(Listed records)
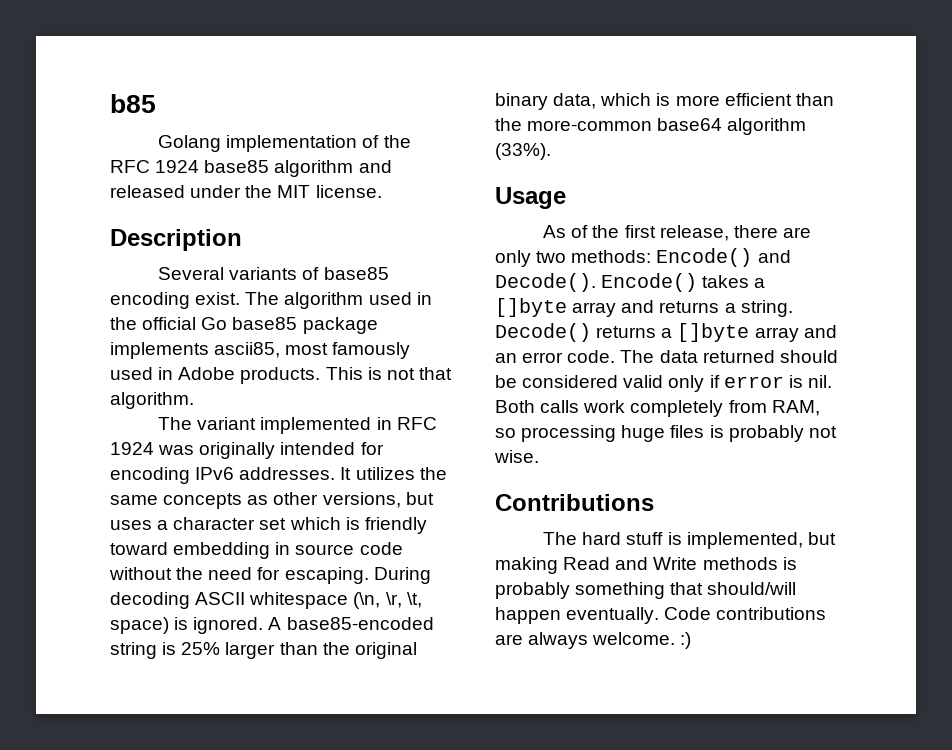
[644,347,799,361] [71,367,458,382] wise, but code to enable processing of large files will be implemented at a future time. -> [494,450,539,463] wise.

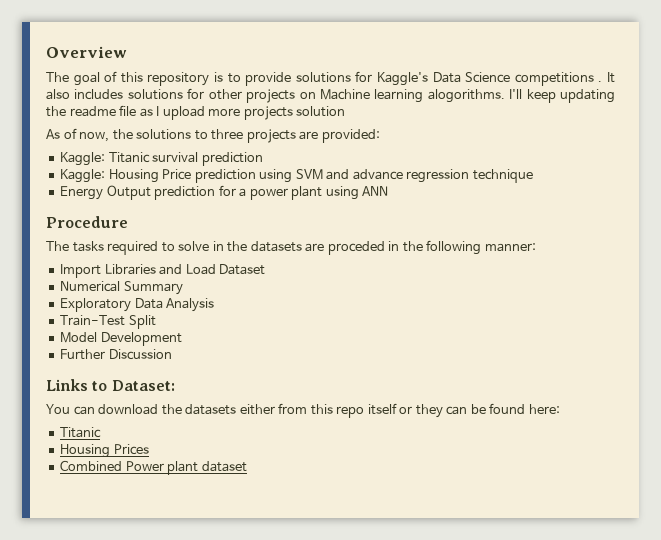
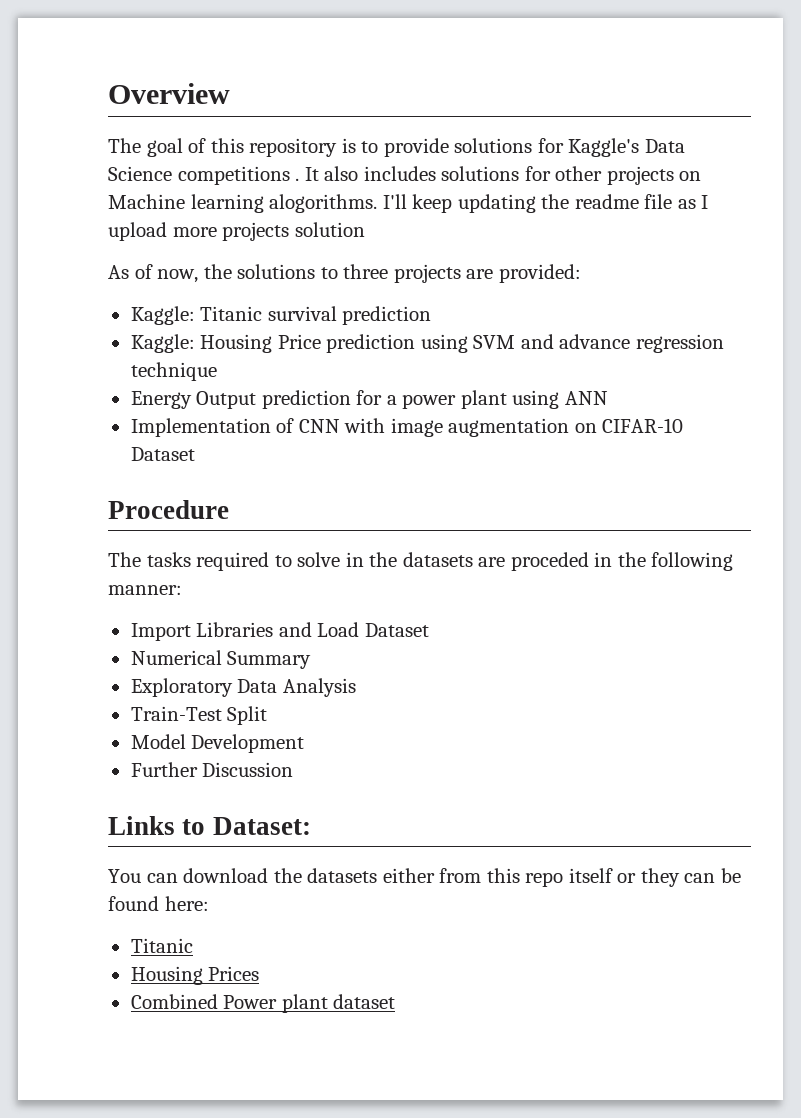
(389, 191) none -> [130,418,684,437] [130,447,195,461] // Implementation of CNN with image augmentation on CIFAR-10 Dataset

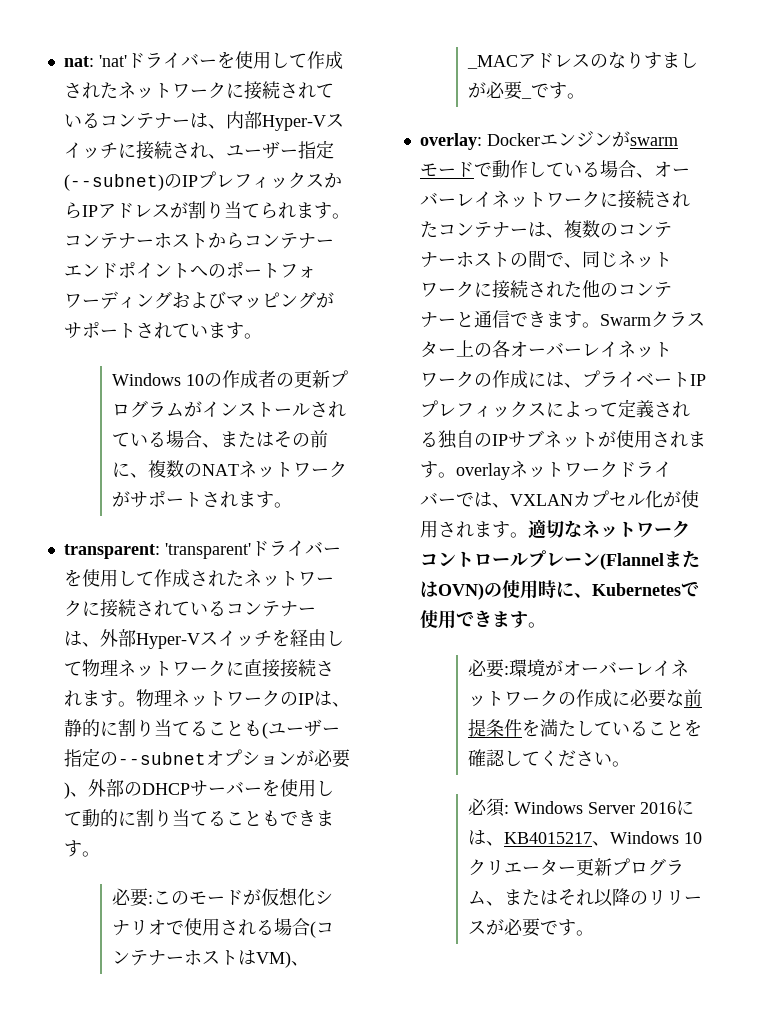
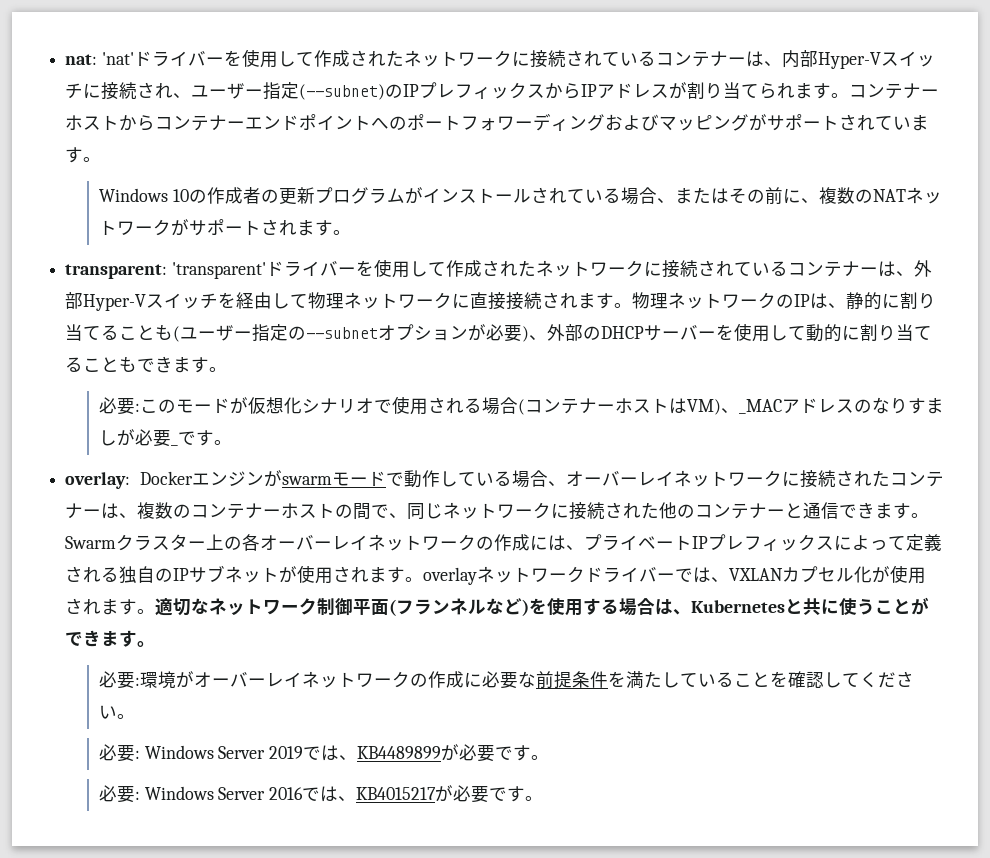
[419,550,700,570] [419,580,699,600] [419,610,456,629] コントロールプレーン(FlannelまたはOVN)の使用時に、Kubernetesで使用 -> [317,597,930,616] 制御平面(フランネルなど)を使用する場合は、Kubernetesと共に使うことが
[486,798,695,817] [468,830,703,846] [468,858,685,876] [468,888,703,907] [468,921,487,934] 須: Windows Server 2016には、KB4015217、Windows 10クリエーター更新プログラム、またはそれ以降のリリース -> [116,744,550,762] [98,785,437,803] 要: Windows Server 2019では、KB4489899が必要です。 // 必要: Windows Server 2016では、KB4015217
---
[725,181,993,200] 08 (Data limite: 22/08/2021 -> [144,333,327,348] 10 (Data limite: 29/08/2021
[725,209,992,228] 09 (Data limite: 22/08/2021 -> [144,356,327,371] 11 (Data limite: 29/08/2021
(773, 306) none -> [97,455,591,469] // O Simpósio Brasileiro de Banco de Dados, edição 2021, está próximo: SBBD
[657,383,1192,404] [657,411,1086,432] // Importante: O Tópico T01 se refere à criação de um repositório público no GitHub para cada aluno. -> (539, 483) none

(How to complete this task) Please copy the lines above exactly, starting at the line that holds "[644,347,799,361] [71,367,458,382] wise, but" and ending at the line that holds "[419,550,700,570] [419,580,699,600] [419,610,456,629]"; include both, but no pictures.

(Task response)
[644,347,799,361] [71,367,458,382] wise, but code to enable processing of large files will be implemented at a future time. -> [494,450,539,463] wise.

(389, 191) none -> [130,418,684,437] [130,447,195,461] // Implementation of CNN with image augmentation on CIFAR-10 Dataset

[419,550,700,570] [419,580,699,600] [419,610,456,629] コントロールプレーン(FlannelまたはOVN)の使用時に、Kubernetesで使用 -> [317,597,930,616] 制御平面(フランネルなど)を使用する場合は、Kubernetesと共に使うことが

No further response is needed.